Please read Psalm 34.
Peace comes to those who pursue it.
In days gone by, a young boy was driving a hayrack down the road when the wagon fell over. It tipped backwards right in front of a farmer’s house. The farmer came out, saw the young boy crying and said, ”Son, don’t worry about this, we can fix it. Right now dinner’s ready: Why don’t you come in and eat and then I’ll help you put the hay back on the rack.”
The boy said, ”No, I can’t. My father is going to be angry with me.”
Trying to soothe the boy, the farmer said, ”Now don’t worry, just come in and have some lunch and you’ll feel better.”
The boy said, ”I’m just afraid my father is going to be very angry with me.”
The farmer finally convinced the boy and they went inside to eat lunch. Afterwards, as they walked outside to the hayrack, the farmer said, ”Now, son, don’t you feel better after that great meal?”
The boy said, ”Yes but I just know that my father will be very angry with me.”
The farmer said, ”Nonsense. Where is your father anyway?” The boy said, ”He’s under all that hay.”
CONTEXT = According to the heading, this was NOT a peaceful time in David’s life. It refers to a time when he was being pursued by King Saul, who really was crazy and wanted to kill David. In 1 Samuel 21, David pretended to be crazy so he would get kicked out of a city rather than be put in custody and fall into Saul’s hands. The fact that David could write a song about peace during a time like that says a lot about the depth of his spiritual life.

* [TASK LIST]:
a. Summarize the Psalm 34 passage in two sentences.
b. Retype the part of the Psalm 34 passage between "CONTEXT = According" and "his spiritual life.", inclusive.
The entries that follow were taken from a different source than the passage above.

* [DATA EXTRACTS]:
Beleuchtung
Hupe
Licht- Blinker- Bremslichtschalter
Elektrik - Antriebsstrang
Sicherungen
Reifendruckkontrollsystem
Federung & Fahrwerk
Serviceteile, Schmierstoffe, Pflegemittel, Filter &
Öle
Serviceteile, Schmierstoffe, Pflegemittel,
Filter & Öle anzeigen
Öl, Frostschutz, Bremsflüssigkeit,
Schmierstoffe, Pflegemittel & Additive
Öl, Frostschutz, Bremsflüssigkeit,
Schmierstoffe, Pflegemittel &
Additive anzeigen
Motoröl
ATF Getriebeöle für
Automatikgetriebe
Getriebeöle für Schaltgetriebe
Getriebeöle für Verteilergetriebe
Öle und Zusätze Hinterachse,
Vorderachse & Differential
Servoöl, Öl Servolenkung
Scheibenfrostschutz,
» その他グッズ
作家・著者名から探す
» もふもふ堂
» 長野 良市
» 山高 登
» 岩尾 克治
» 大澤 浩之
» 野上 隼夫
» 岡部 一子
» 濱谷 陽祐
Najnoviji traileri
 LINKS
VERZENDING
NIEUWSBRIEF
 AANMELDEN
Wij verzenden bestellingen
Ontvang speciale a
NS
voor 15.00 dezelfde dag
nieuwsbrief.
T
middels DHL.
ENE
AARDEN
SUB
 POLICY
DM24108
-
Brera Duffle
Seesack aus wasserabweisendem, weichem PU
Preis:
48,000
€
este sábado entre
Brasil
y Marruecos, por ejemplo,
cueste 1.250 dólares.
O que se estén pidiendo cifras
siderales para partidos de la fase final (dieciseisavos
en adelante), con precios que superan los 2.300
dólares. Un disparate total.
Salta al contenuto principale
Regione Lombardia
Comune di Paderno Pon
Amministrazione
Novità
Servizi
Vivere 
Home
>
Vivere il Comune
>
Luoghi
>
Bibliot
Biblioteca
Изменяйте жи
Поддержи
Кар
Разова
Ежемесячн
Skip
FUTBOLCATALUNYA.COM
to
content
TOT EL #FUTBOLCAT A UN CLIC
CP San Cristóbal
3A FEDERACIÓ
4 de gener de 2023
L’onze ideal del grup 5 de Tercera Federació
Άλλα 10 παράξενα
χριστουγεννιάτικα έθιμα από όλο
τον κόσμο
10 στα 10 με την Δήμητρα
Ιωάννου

* [LIST OF ANSWERS]:
a. The Psalm 34 passage tells of a boy whose hayrack tips over in front of a farmer's house and who keeps worrying that his father will be angry, even after the farmer feeds him lunch, until he reveals that his father is under the hay. It then explains that, according to the heading, the psalm comes from a time when King Saul was pursuing David, and that David's writing a song about peace then says a lot about the depth of his spiritual life.

b.
CONTEXT = According to the heading, this was NOT a peaceful time in David’s life. It refers to a time when he was being pursued by King Saul, who really was crazy and wanted to kill David. In 1 Samuel 21, David pretended to be crazy so he would get kicked out of a city rather than be put in custody and fall into Saul’s hands. The fact that David could write a song about peace during a time like that says a lot about the depth of his spiritual life.